Nitekim, Yüce dînimiz İslama göre insanlar, Cenab-ı Hak tarafından, kabilelere ve milletlere bölünmüştür. Dolayısıyla, Müslümanların Arablar veya Türkler gibi milletler halinde bölünmeleri, insanların birbirlerini tanımaları gayesiyledir. Ancak, bu milletler arasında üstünlüğün sadece güzel ahlâk ve takvâ sahibi olmakla mümkün olabileceği de Kur’ân’da belirtilmiştir. Nitekim, Kur’ân-ı Kerîm’in Hucurât Sûresi’nin 13. Ayetinde Yüce Allah “Ey insanlar ! Doğrusu biz sizleri bir erkekle bir dişiden yarattık. Sizi milletler ve kabileler haline koyduk ki birbirinizi kolayca tanıyasınız. Şüphesiz, Allah katında en değerliniz, O’na karşı gelmekten en çok sakınanızdır. Allah bilendir, haberdardır.” demektedir. Buna göre, Türkler, Allah’ın insanlar arasından oluşturduğu milletlerden bir tanesidir ve üstünlüğü soydan değil, İslâm adına verdiği hizmetler ve yaptığı iyi işlerden kaynaklanmaktadır.
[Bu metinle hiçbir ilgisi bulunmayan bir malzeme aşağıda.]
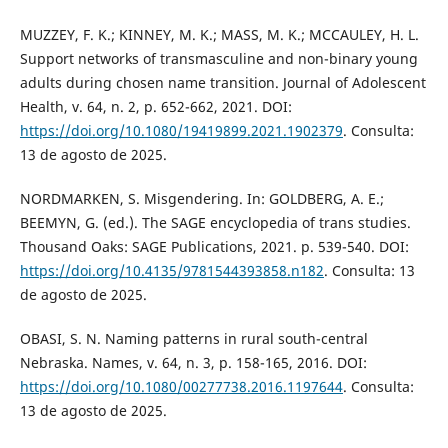
MUZZEY, F. K.; KINNEY, M. K.; MASS, M. K.; MCCAULEY, H. L.
Support networks of transmasculine and non-binary young
adults during chosen name transition. Journal of Adolescent
Health, v. 64, n. 2, p. 652-662, 2021. DOI:
https://doi.org/10.1080/19419899.2021.1902379
. Consulta:
13 de agosto de 2025.
NORDMARKEN, S. Misgendering. In: GOLDBERG, A. E.;
BEEMYN, G. (ed.). The SAGE encyclopedia of trans studies.
Thousand Oaks: SAGE Publications, 2021. p. 539-540. DOI:
https://doi.org/10.4135/9781544393858.n182
. Consulta: 13
de agosto de 2025.
OBASI, S. N. Naming patterns in rural south-central
Nebraska. Names, v. 64, n. 3, p. 158-165, 2016. DOI:
https://doi.org/10.1080/00277738.2016.1197644
. Consulta:
13 de agosto de 2025.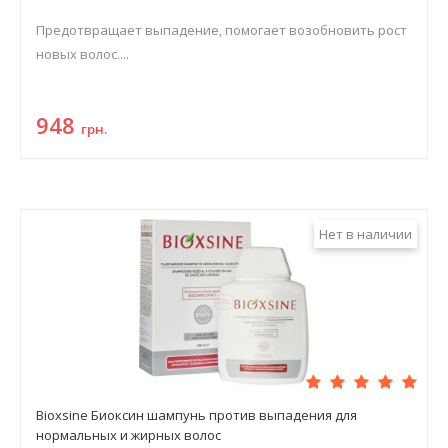
Предотвращает выпадение, помогает возобновить рост
новых волос....
948
грн.
Нет в наличии
Bioxsine Биоксин шампунь против выпадения для
нормальных и жирных волос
Büyük Türk Hükümdârı Yavuz Sultan Selim, Mısır'ı fethedip İslâm Halifeliğini Abbasilerden teslim alırken, Cuma namazında okunan hutbede kendisi için "Hâkim-i Haremeyni'ş-Şerîfeyn" (Mekke ve Medine'nin Hâkimi) diye bahsedilmesine itiraz etmiş ve Peygamber'e saygısından dolayı kıpkırmızı kesilen Koca Pâdişah, ayağa kalkarak, "Hayır, Hâdim-i Haremeyni'ş-Şerîfeyn" (Mekke ve Medine'nin Hizmetkârı) diye haykırmıştır. İşte Türkler bu anlayışla, 400 yıl boyunca İslâm Halifesi sıfatıyla, İslâmda birlik ve beraberliği temsil etmişlerdir.
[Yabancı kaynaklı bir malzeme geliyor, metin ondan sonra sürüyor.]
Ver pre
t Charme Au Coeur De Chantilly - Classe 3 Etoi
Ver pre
Derin bir mütevazılıkla İslâma verdiği ve vereceği hizmetler sayesinde Türk Milleti, tarih boyunca hep küllerinden yeniden doğmayı başarabilmiştir. Bunun son örneği, emperyalist Batılı güçlerin bitmek bilmez Haçlı saldırıları karşısında yorgun ve bitkin düşen Türk Milletinin, Gazi Mustafa Kemal önderliğinde verdiği İstiklâl Mücadelesi neticesinde, tarih sahnesinde "Türkiye Cumhuriyeti" adıyla yeni bir sayfa açmış olmasıdır.
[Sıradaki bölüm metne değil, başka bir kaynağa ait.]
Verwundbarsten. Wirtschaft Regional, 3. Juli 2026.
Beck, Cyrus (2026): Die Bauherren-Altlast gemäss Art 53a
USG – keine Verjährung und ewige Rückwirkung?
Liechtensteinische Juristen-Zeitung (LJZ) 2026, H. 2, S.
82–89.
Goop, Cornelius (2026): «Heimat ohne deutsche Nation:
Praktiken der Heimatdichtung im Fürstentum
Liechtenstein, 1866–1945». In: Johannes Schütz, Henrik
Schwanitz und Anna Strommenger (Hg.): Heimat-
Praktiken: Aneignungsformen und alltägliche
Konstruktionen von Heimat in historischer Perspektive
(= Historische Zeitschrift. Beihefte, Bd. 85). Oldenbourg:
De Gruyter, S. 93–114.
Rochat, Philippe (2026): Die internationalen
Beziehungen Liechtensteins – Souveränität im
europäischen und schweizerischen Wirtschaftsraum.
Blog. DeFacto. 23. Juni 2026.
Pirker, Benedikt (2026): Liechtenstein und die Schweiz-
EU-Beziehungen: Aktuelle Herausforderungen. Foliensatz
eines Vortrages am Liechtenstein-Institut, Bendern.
Netice itibariyle, adalet, hoşgörü, millî birlik ve beraberlik anlayışı içerisinde ve diğer dünya milletleri ile birlikte barış içinde yaşamayı esas kabul eden Müslüman Türk Milleti, tarihte olduğu gibi bugün de İslam’a hizmet etmeye ve onunla birlikte yükselmeye devam edecektir. Bunu da, ancak, millî değerlerine ve tarihine sahip çıkmak suretiyle gerçekleştirebileceğinin idrakindedir. Zira, yurt, bayrak, millî egemenlik ve milli kültür gibi değerlerine sahip çıkamayan milletlerin, mukaddesatını muhafaza etmeleri de mümkün bulunmamaktadır. Tarih boyunca Türkler, hep Hakk’ın rızasını kazanma, yeryüzünde adaleti hakim kılma ve milletine hizmet etme anlayışı içerisinde, sevinçte ve tasada birlik şuuruyla hareket etmişlerdir. Bu sayededir ki Türkleri İslamsızlaştırma ve tarih sahnesinden silme çabaları nafile sonuç vermiştir.
Unutulmamalıdır ki Türkler, ancak millî birlik ve beraberlik duygusuyla ve derin bir iman aşkıyla Malazgirt’de, Kosova’da, İstanbul’un fethinde, Çanakkale’de, Sakarya’da başarıya ulaşabilmişlerdir. Bu nedenle, birbirleri ile buluşmalarından itibaren hızla gelişen ve tarihin gördüğü en yüksek uygarlık seviyesine ulaşan Türk-İslâm Medeniyetinin zengin kültürel mirasını daha ilerilere taşımak, Çanakkale ruhunu rehber edinmiş Türk Milletinin yegâne vazifesi olmaya devam edecektir.